TASK SET:
(a) In the shell tutorial, which option of cut sets the delimiter?
(b) Format the listing from its first line through the line containing "paseaba para descansar, caminé en una ruta", inclusive, as a Markdown table with the columns Row and Line, leaving out blank lines.

PROVIDED PASSAGE:
Milestone 4 — cut, sort, and uniq for structured data

Bash

## cut: extract columns from delimited text
## -d sets delimiter, -f selects field(s)
cut -d: -f1 /etc/passwd           ## extract usernames
cut -d: -f1,3 /etc/passwd         ## fields 1 and 3
cut -d, -f2,4 report.csv          ## CSV columns 2 and 4
cut -c1-10 /var/log/app.log       ## first 10 characters of each line
 
## sort: sort lines
sort /etc/hosts                    ## alphabetical
sort -n numbers.txt                ## numeric
sort -rn numbers.txt               ## reverse numeric
sort -k2 -t: /etc/passwd          ## sort by field 2, colon-delimited
sort -u /var/log/ips.txt           ## sort and deduplicate
 
## uniq: work with consecutive duplicate lines
## (always sort first for full deduplication)
sort /var/log/ips.txt | uniq       ## deduplicate
sort /var/log/ips.txt | uniq -c   ## count occurrences
sort /var/log/ips.txt | uniq -d   ## show only duplicates
 
## Combined: frequency analysis
## Top 10 IPs from nginx access log
awk '{print $1}' /var/log/nginx/access.log | \
  sort | uniq -c | sort -rn | head -10
 
## Top error messages
grep 'ERROR' /var/log/app.log | \
  sed 's/.*ERROR //' | \
  sort | uniq -c | sort -rn | head -10

Milestone 5 — jq for JSON processing

Bash

## Install jq if not present
sudo apt install jq
 
## Pretty-print JSON
curl -s https://api.internal/status | jq .
 
## Extract a field
curl -s https://api.internal/health | jq '.status'
## "healthy"
 
## Extract nested field
curl -s https://api.internal/metrics | jq '.services.payment.latency_ms'
 
## Extract from array
curl -s https://api.internal/servers | jq '.[0].hostname'
curl -s https://api.internal/servers | jq '.[].hostname'  ## all hostnames
 
## Filter array by condition
curl -s https://api.internal/services | jq '.[] | select(.status == "down")'
curl -s https://api.internal/services | jq '[.[] | select(.healthy == false)]'
 
## Build new JSON
curl -s https://api.internal/services | \
  jq '{name: .name, status: .status, uptime: .uptime_seconds}'
 
## Extract multiple fields as TSV
curl -s https://api.internal/services | \
  jq -r '.[] | [.name, .status, .region] | @tsv'
 
## Count elements
curl -s https://api.internal/services | jq 'length'
curl -s https://api.internal/services | jq '[.[] | select(.status == "down")] | length'
 
## Process docker inspect output
docker inspect payment-api | jq '.[0].NetworkSettings.IPAddress'
docker inspect payment-api | jq '.[0].State.Status'
 
## Process kubectl output
kubectl get pods -o json | jq '.items[] | {name: .metadata.name, status: .status.phase}'

Milestone 6 — Production log analysis pipeline

Bash

#!/usr/bin/env bash
## Production incident log analyser
## Usage: ./analyse-logs.sh /var/log/app/app.log
 
LOG_FILE="${1:-/var/log/app/app.log}"

Collected data
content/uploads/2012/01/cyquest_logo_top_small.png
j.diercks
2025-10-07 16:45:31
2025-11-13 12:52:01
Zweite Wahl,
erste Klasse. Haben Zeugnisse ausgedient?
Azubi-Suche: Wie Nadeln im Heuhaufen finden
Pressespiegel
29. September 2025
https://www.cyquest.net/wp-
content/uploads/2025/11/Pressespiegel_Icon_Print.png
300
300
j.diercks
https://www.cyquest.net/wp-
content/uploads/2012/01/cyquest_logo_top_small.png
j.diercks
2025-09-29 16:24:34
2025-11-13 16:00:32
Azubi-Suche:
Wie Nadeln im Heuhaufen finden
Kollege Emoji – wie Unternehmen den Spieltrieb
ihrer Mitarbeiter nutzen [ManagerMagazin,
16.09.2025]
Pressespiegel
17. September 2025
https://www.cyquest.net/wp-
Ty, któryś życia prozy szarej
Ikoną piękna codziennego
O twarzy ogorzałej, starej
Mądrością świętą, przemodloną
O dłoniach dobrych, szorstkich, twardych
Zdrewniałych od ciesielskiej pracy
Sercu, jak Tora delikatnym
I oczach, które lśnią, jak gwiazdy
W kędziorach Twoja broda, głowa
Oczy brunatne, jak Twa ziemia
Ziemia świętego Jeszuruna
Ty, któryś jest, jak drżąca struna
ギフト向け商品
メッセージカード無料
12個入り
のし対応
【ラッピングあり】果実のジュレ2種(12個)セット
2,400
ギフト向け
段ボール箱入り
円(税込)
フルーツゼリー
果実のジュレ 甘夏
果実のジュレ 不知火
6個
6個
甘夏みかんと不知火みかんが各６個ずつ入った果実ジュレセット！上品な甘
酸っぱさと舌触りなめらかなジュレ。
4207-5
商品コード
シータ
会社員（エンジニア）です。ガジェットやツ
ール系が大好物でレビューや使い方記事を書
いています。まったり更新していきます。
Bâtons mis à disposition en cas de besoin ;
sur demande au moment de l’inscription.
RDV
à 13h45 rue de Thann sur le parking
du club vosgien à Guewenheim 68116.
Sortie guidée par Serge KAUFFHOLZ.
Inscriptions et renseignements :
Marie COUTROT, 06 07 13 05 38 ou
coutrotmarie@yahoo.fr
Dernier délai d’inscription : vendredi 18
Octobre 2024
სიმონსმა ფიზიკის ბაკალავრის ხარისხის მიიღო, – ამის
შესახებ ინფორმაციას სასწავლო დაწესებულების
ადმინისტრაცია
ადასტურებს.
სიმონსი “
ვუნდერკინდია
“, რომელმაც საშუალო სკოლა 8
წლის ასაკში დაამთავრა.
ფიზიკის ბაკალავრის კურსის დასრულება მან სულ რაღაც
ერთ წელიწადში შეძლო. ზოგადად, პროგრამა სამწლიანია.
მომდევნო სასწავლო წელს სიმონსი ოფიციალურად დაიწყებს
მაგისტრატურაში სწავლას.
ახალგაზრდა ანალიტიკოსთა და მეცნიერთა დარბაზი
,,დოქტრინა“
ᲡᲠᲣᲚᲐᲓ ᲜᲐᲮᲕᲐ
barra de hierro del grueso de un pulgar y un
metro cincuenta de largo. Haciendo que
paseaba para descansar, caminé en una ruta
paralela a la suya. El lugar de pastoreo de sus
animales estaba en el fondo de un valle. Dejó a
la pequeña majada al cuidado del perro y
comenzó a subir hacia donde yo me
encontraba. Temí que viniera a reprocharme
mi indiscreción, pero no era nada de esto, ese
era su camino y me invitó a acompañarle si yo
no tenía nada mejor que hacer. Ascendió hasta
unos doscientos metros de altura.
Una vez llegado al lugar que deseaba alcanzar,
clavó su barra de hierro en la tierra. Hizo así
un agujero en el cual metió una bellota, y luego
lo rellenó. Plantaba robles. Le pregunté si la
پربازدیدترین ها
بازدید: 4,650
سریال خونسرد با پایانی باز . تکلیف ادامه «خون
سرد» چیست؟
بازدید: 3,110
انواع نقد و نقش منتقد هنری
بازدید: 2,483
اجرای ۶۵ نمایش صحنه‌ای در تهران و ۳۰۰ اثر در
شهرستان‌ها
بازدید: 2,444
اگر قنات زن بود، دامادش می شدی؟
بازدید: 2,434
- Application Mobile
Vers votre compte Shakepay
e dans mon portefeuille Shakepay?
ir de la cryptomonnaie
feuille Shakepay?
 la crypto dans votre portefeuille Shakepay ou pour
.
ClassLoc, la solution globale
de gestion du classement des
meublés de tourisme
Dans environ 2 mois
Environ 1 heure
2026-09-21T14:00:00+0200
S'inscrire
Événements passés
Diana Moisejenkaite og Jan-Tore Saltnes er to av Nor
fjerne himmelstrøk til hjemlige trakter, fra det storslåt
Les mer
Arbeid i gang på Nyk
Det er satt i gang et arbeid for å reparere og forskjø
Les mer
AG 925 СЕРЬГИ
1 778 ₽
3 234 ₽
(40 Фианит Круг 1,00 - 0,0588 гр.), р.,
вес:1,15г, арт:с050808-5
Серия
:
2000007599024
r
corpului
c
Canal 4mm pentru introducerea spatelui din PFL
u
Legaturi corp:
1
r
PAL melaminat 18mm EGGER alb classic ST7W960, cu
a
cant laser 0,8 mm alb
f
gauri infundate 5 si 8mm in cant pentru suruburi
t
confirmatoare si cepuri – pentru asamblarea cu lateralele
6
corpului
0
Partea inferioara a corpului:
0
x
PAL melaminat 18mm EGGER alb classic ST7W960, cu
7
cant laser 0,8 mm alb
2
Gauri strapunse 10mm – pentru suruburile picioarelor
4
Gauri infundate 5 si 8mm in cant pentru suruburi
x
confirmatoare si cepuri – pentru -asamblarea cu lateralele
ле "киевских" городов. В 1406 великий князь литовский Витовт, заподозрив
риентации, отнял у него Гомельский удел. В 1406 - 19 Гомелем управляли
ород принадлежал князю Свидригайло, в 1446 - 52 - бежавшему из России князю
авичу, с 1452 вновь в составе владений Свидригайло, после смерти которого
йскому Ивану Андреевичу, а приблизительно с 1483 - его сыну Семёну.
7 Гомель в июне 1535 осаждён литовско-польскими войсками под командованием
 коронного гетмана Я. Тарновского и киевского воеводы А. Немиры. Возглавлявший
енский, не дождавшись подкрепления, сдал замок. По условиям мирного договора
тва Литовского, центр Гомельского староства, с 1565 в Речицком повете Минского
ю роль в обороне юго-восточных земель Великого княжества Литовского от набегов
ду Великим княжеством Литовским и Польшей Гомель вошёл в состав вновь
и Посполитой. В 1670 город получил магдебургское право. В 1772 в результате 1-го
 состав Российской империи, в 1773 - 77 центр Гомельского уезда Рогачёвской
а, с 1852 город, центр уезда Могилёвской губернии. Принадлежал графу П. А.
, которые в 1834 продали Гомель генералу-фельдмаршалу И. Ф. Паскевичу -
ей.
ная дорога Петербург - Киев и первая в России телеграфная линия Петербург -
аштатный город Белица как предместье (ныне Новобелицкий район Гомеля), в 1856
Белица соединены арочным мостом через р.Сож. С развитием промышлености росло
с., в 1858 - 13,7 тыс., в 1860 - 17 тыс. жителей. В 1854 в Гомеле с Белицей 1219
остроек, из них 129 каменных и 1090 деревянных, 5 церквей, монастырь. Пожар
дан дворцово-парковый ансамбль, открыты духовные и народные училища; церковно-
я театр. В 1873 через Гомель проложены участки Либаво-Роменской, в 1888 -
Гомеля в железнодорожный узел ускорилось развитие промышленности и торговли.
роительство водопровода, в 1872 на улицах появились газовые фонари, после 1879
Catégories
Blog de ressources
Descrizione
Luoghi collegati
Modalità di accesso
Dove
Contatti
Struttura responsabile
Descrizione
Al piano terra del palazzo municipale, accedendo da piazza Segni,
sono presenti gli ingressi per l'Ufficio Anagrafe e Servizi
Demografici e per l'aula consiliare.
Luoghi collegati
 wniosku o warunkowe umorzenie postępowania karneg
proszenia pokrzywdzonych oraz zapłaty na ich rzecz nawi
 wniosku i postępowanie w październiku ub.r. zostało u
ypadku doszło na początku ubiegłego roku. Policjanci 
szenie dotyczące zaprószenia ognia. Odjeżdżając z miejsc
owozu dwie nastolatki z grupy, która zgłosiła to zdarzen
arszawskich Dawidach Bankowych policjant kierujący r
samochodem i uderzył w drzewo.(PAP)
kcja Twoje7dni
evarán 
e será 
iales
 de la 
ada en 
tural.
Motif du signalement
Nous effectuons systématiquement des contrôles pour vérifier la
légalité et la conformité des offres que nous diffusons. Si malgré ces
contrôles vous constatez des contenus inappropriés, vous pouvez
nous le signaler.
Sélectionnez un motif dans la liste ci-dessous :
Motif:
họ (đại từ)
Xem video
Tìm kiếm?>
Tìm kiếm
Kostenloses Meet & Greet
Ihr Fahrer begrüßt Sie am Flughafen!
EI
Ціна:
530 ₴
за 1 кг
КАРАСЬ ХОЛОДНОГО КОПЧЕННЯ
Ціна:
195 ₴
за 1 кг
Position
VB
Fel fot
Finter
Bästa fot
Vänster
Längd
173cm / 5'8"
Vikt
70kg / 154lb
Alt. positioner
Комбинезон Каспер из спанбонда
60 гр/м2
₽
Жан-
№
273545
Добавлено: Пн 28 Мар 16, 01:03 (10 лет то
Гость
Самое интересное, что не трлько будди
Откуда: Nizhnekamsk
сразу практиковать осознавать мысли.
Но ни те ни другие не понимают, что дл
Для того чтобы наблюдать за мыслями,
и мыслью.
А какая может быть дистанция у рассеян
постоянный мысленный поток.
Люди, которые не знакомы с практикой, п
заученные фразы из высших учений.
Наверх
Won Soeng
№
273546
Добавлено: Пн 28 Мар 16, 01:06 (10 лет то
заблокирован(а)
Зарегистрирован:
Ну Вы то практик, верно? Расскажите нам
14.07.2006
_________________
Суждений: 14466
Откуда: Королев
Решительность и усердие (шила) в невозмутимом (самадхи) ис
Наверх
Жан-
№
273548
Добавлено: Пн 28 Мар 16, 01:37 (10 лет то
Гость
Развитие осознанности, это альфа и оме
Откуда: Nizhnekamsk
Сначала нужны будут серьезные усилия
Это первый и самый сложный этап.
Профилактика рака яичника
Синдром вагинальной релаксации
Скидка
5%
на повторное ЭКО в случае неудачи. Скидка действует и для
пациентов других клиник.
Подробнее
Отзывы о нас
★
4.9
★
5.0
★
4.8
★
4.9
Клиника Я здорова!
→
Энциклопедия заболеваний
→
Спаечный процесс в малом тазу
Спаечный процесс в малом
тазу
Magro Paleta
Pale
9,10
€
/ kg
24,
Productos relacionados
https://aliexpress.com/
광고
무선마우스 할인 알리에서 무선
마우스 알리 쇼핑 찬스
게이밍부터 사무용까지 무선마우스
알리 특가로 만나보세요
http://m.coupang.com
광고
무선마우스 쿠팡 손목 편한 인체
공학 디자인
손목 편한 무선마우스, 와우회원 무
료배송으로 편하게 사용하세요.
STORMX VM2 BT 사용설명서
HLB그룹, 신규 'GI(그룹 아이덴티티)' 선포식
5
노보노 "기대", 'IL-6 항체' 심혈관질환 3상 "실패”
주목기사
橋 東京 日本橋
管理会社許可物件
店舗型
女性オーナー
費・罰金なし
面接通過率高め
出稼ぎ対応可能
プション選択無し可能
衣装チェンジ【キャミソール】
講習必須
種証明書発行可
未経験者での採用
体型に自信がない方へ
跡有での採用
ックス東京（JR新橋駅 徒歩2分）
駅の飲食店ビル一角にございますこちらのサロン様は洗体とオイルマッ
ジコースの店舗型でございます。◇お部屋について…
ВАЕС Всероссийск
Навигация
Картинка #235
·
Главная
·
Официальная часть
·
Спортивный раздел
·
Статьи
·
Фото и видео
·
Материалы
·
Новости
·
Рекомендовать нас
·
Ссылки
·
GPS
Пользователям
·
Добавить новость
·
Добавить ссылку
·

RESPONSE LIST:
(a) The -d option sets the delimiter.

(b)
| Row | Line |
|---|---|
| 1 | content/uploads/2012/01/cyquest_logo_top_small.png |
| 2 | j.diercks |
| 3 | 2025-10-07 16:45:31 |
| 4 | 2025-11-13 12:52:01 |
| 5 | Zweite Wahl, |
| 6 | erste Klasse. Haben Zeugnisse ausgedient? |
| 7 | Azubi-Suche: Wie Nadeln im Heuhaufen finden |
| 8 | Pressespiegel |
| 9 | 29. September 2025 |
| 10 | https://www.cyquest.net/wp- |
| 11 | content/uploads/2025/11/Pressespiegel_Icon_Print.png |
| 12 | 300 |
| 13 | 300 |
| 14 | j.diercks |
| 15 | https://www.cyquest.net/wp- |
| 16 | content/uploads/2012/01/cyquest_logo_top_small.png |
| 17 | j.diercks |
| 18 | 2025-09-29 16:24:34 |
| 19 | 2025-11-13 16:00:32 |
| 20 | Azubi-Suche: |
| 21 | Wie Nadeln im Heuhaufen finden |
| 22 | Kollege Emoji – wie Unternehmen den Spieltrieb |
| 23 | ihrer Mitarbeiter nutzen [ManagerMagazin, |
| 24 | 16.09.2025] |
| 25 | Pressespiegel |
| 26 | 17. September 2025 |
| 27 | https://www.cyquest.net/wp- |
| 28 | Ty, któryś życia prozy szarej |
| 29 | Ikoną piękna codziennego |
| 30 | O twarzy ogorzałej, starej |
| 31 | Mądrością świętą, przemodloną |
| 32 | O dłoniach dobrych, szorstkich, twardych |
| 33 | Zdrewniałych od ciesielskiej pracy |
| 34 | Sercu, jak Tora delikatnym |
| 35 | I oczach, które lśnią, jak gwiazdy |
| 36 | W kędziorach Twoja broda, głowa |
| 37 | Oczy brunatne, jak Twa ziemia |
| 38 | Ziemia świętego Jeszuruna |
| 39 | Ty, któryś jest, jak drżąca struna |
| 40 | ギフト向け商品 |
| 41 | メッセージカード無料 |
| 42 | 12個入り |
| 43 | のし対応 |
| 44 | 【ラッピングあり】果実のジュレ2種(12個)セット |
| 45 | 2,400 |
| 46 | ギフト向け |
| 47 | 段ボール箱入り |
| 48 | 円(税込) |
| 49 | フルーツゼリー |
| 50 | 果実のジュレ 甘夏 |
| 51 | 果実のジュレ 不知火 |
| 52 | 6個 |
| 53 | 6個 |
| 54 | 甘夏みかんと不知火みかんが各６個ずつ入った果実ジュレセット！上品な甘 |
| 55 | 酸っぱさと舌触りなめらかなジュレ。 |
| 56 | 4207-5 |
| 57 | 商品コード |
| 58 | シータ |
| 59 | 会社員（エンジニア）です。ガジェットやツ |
| 60 | ール系が大好物でレビューや使い方記事を書 |
| 61 | いています。まったり更新していきます。 |
| 62 | Bâtons mis à disposition en cas de besoin ; |
| 63 | sur demande au moment de l’inscription. |
| 64 | RDV |
| 65 | à 13h45 rue de Thann sur le parking |
| 66 | du club vosgien à Guewenheim 68116. |
| 67 | Sortie guidée par Serge KAUFFHOLZ. |
| 68 | Inscriptions et renseignements : |
| 69 | Marie COUTROT, 06 07 13 05 38 ou |
| 70 | coutrotmarie@yahoo.fr |
| 71 | Dernier délai d’inscription : vendredi 18 |
| 72 | Octobre 2024 |
| 73 | სიმონსმა ფიზიკის ბაკალავრის ხარისხის მიიღო, – ამის |
| 74 | შესახებ ინფორმაციას სასწავლო დაწესებულების |
| 75 | ადმინისტრაცია |
| 76 | ადასტურებს. |
| 77 | სიმონსი “ |
| 78 | ვუნდერკინდია |
| 79 | “, რომელმაც საშუალო სკოლა 8 |
| 80 | წლის ასაკში დაამთავრა. |
| 81 | ფიზიკის ბაკალავრის კურსის დასრულება მან სულ რაღაც |
| 82 | ერთ წელიწადში შეძლო. ზოგადად, პროგრამა სამწლიანია. |
| 83 | მომდევნო სასწავლო წელს სიმონსი ოფიციალურად დაიწყებს |
| 84 | მაგისტრატურაში სწავლას. |
| 85 | ახალგაზრდა ანალიტიკოსთა და მეცნიერთა დარბაზი |
| 86 | ,,დოქტრინა“ |
| 87 | ᲡᲠᲣᲚᲐᲓ ᲜᲐᲮᲕᲐ |
| 88 | barra de hierro del grueso de un pulgar y un |
| 89 | metro cincuenta de largo. Haciendo que |
| 90 | paseaba para descansar, caminé en una ruta |